Я сделал пару шагов и встал так, что для того, чтобы мне ответить, ей пришлось бы отвернуться от обоих мужчин. И когда она еще не закончила говорить мне, что она видела только одну такую, но не уверена, я тихо сказал ей: “Лэнс Киншип здесь, ждет вас”.
— О! — Она быстро глянула на двух мужчин, автоматически улыбнулась лорду Уайту одной из самых ослепительных своих улыбок и тихонько спросила меня:
— Где?
— После третьего заезда в частной конюшне, — я дал ей номер.
— Я так рада, что вам понравилось седло, — четко проговорила она, снова обернувшись к лорду Уайту. — Разве это не приятно, — сказала она, — доставлять радость?
— Милая моя девочка, — смущенно сказал он, — вы одним своим существованием доставляете радость.
“Вполне достаточно, чтобы и ангелы разрыдались”, — подумал я.
Я побрел прочь и, сделав крюк, подошел к Лэнсу Киншипу.
— Я передал, — сказал я. Он ответил “хорошо”, и мы договорились, что я отдам ему снимки у весовой во время последнего заезда.
Заезд Дэйлайта был третьим в программе, а Чейнмайла — четвертым. Когда я вышел на третий заезд, по дороге от весовой меня остановила приятная дама, в которой я с изумлением и не сразу узнал Мэри Миллес.
На лице Мэри Миллес практически не было видно следов побоев. Она была в коричневом пальто. На своих двоих. Не слишком хорошо выглядевшая, но выздоровевшая.
— Вы говорили, что и следа не останется, — сказала она, — вот и не осталось.
— Вы прекрасно выглядите.
— Могу я с вами поговорить?
Я посмотрел туда, где все жокеи, с которыми мне предстояло стартовать, уже выстраивались на стартовой линии.
— Да... как насчет попозже? Как насчет... ну... после четвертого заезда? После того, как я переоденусь. Где-нибудь в тепле.
Она назвала один бар, и я отправился на круг, где уже ждали Гарольд и Виктор Бриггз. Никто из них ничего мне не сказал, я тоже. Все важное уже было сказано, а трепаться по пустякам охоты не было.
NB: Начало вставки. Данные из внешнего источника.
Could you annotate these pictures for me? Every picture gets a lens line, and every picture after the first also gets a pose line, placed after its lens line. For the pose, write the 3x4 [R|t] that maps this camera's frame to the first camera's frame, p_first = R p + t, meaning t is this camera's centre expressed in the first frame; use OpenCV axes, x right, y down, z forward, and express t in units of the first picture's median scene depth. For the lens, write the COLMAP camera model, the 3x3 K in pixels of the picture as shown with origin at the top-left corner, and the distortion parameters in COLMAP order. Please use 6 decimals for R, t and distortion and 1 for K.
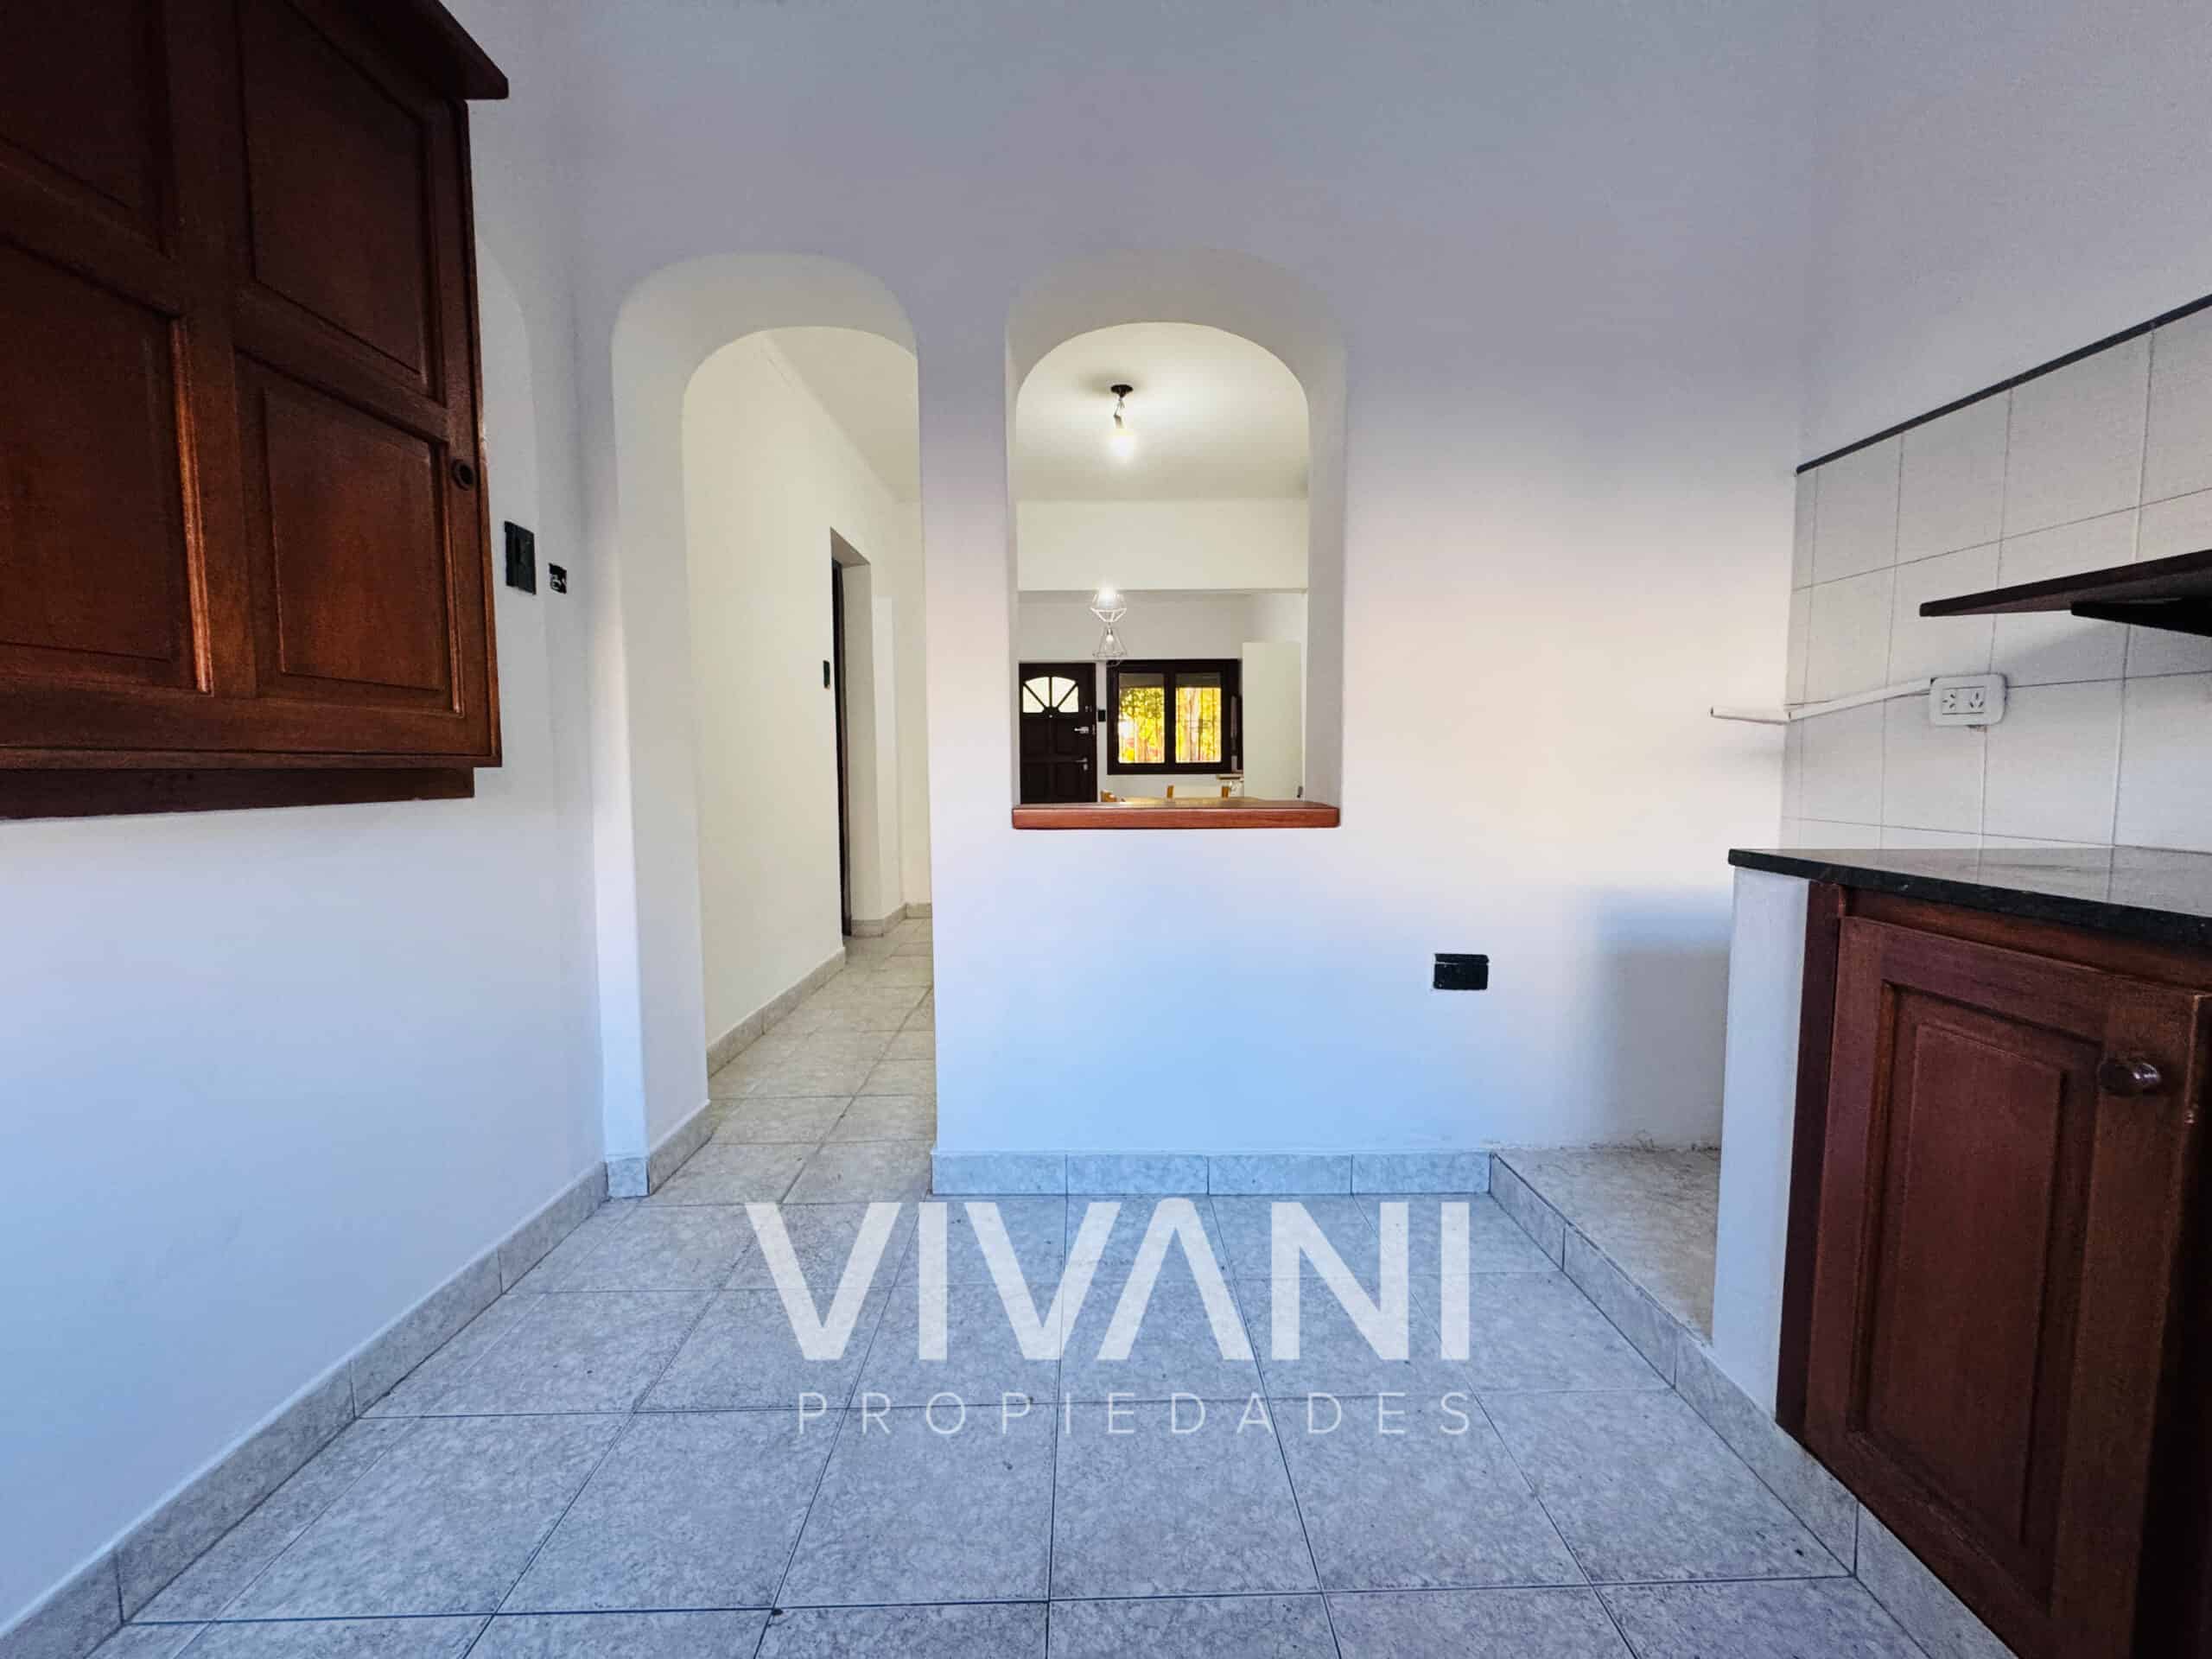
lens RADIAL K [[889.3, 0, 1102.6], [0, 889.3, 824.2], [0, 0, 1]] dist [-0.003666, 0.001038]
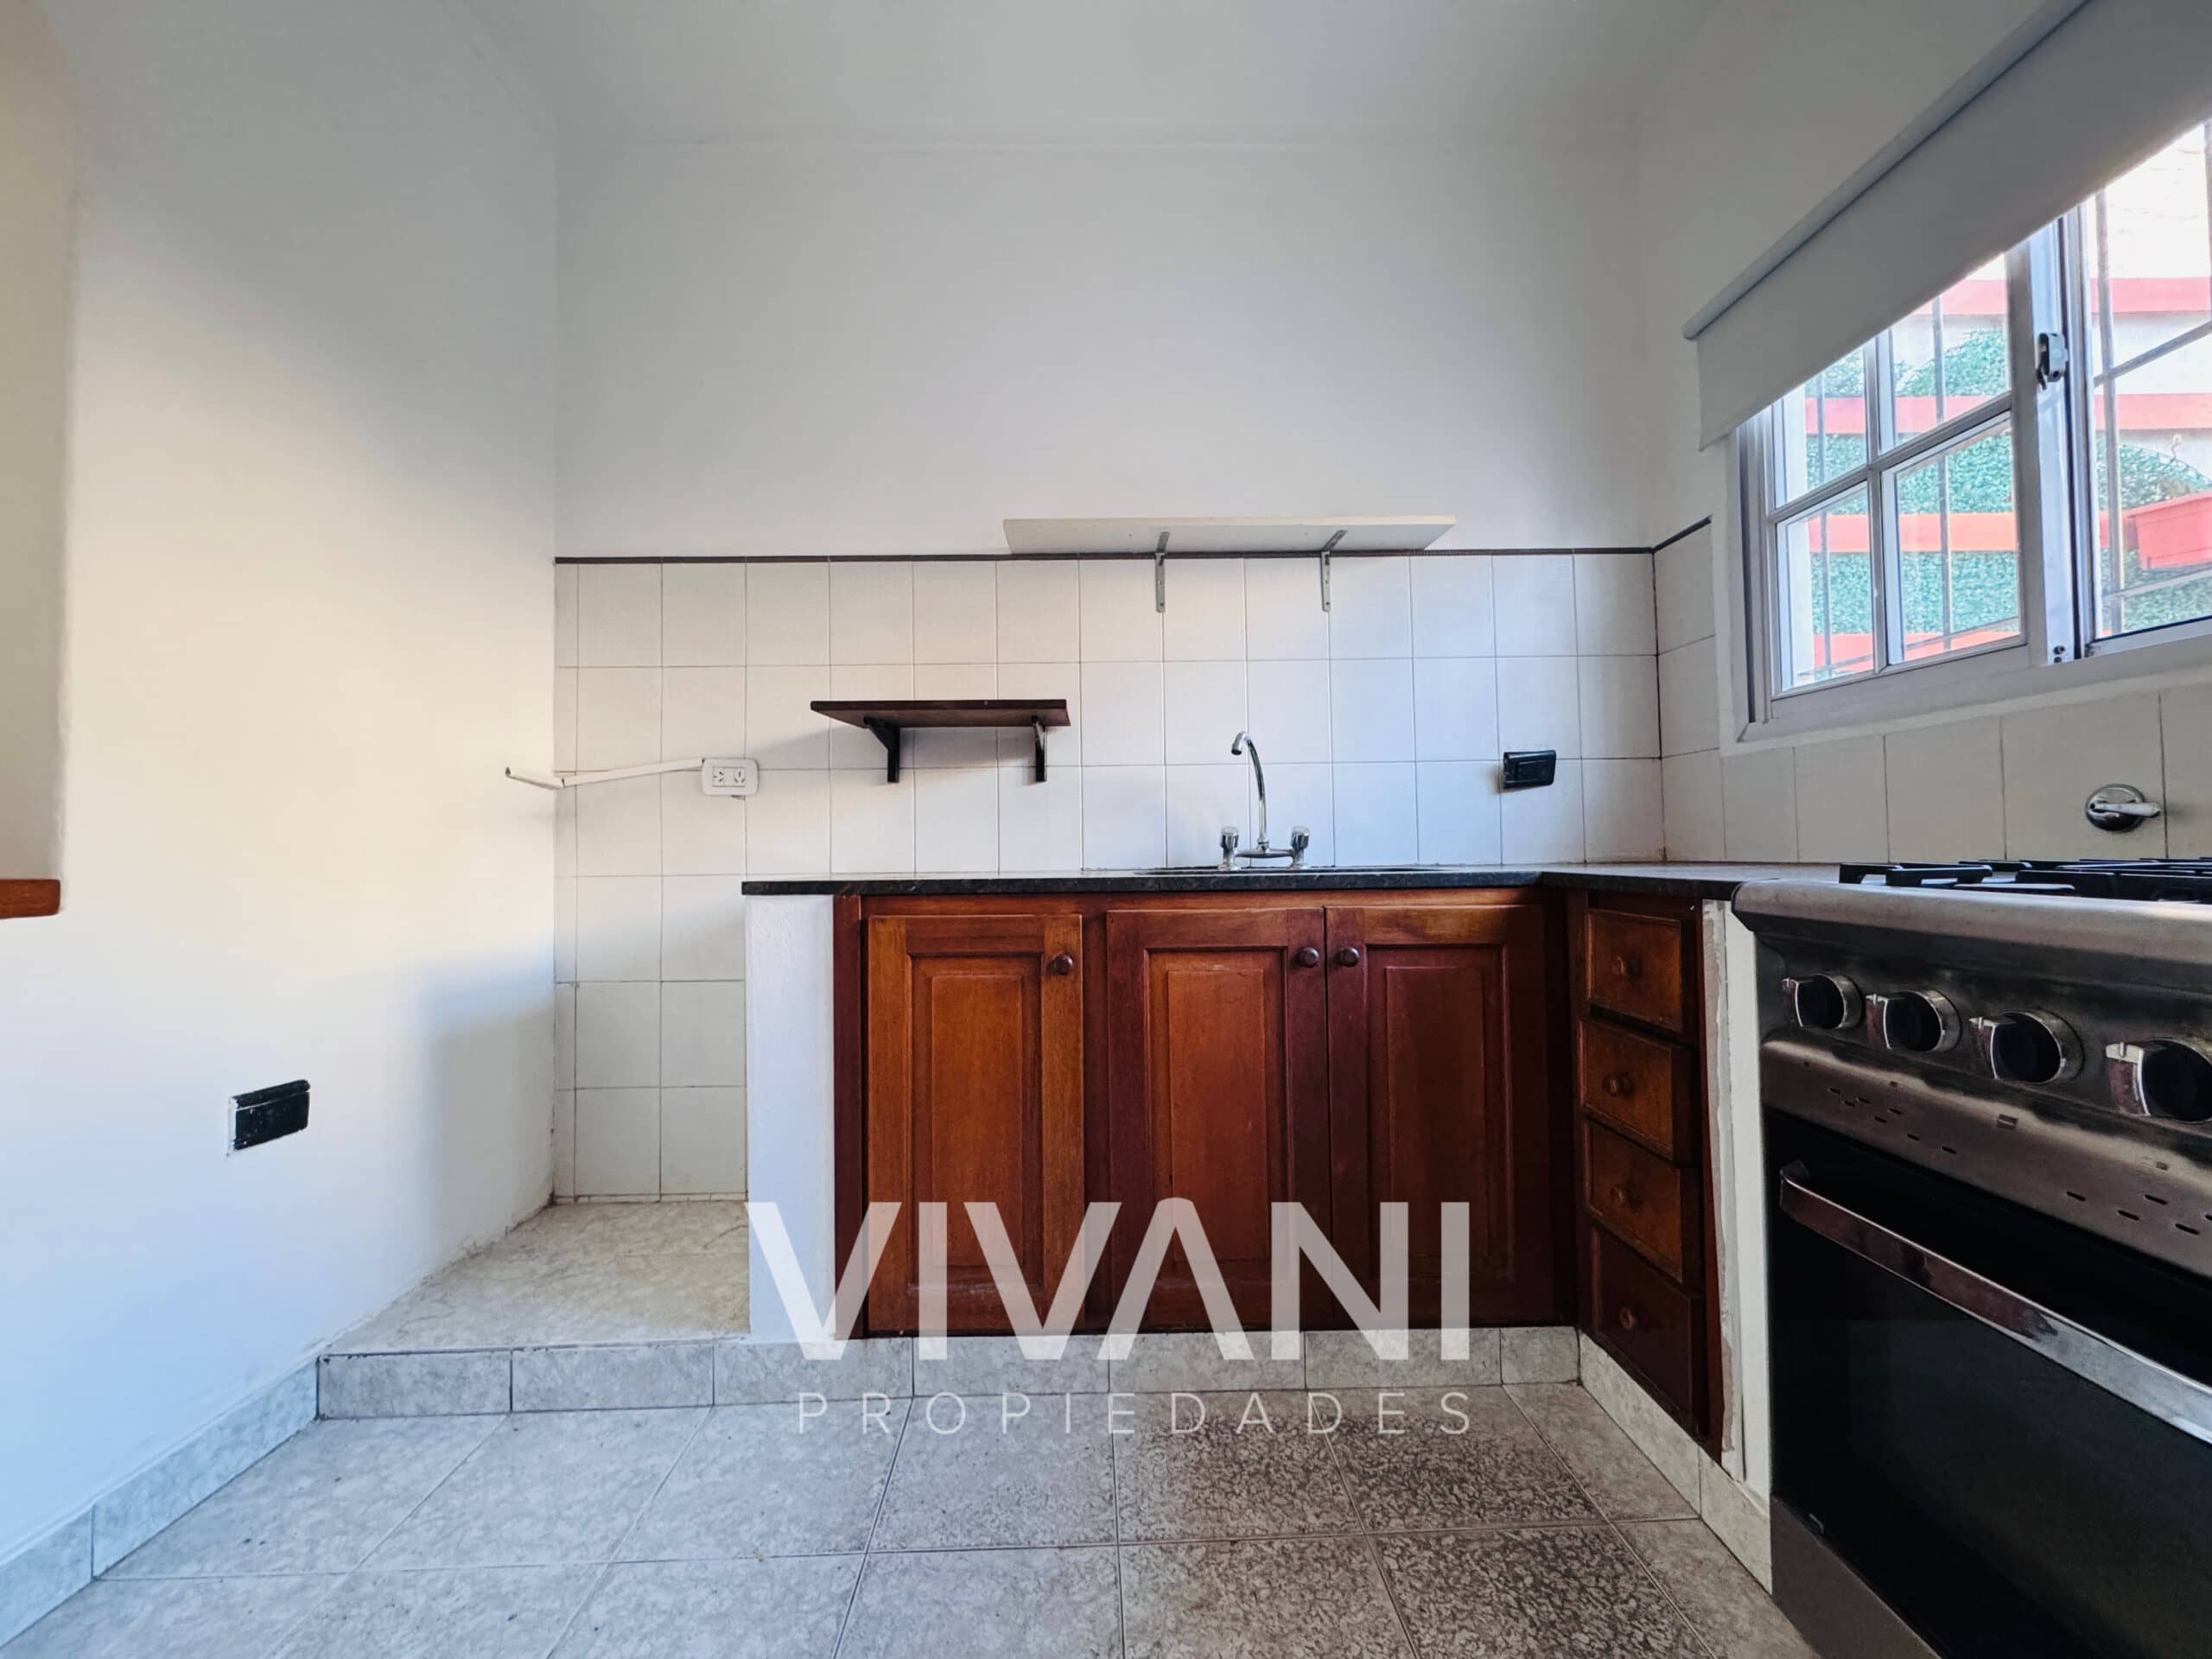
lens RADIAL K [[889.3, 0, 1102.6], [0, 889.3, 824.2], [0, 0, 1]] dist [-0.003666, 0.001038]
pose [[-0.010582, 0.035941, 0.999298, -0.362199], [0.085015, 0.995768, -0.034914, 0.026368], [-0.996323, 0.084586, -0.013592, 0.425226]]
Гарольд помог мне взобраться на Дэйлайта, я кивнул ему и Виктору, и получил в ответ от последнего первоклассный безразличный взгляд.
В том, что Дэйлайт сегодня выиграет, уверенности не было.
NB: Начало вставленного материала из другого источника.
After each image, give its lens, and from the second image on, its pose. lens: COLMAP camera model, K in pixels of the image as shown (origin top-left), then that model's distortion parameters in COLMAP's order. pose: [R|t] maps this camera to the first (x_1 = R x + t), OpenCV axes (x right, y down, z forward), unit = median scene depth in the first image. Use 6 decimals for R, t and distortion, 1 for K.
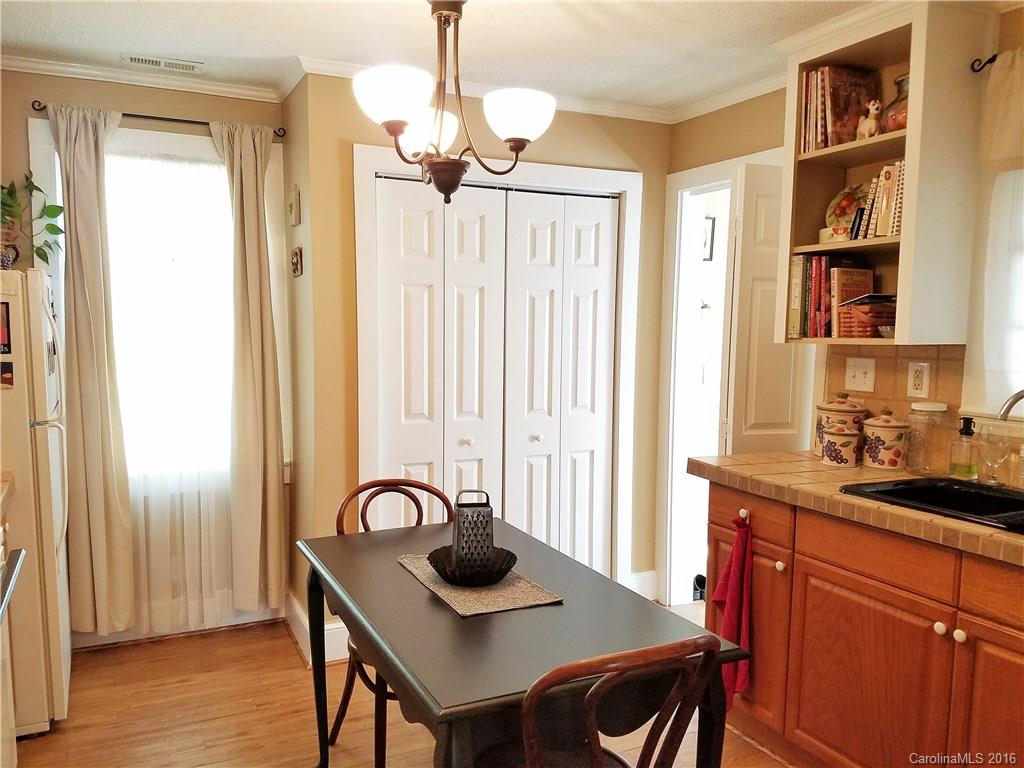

Я неторопливо спустился к старту, думая о храбрости — это слово обычно не так уж и часто всплывало у меня в сознании. Быстро проводить лошадь через препятствие мне казалось вполне естественным и иногда даже очень нравилось. Теоретически понимаешь, что можно упасть и покалечиться, но риск редко влиял на то, как я скакал. Моя голова не была постоянно забита мыслями о собственной безопасности.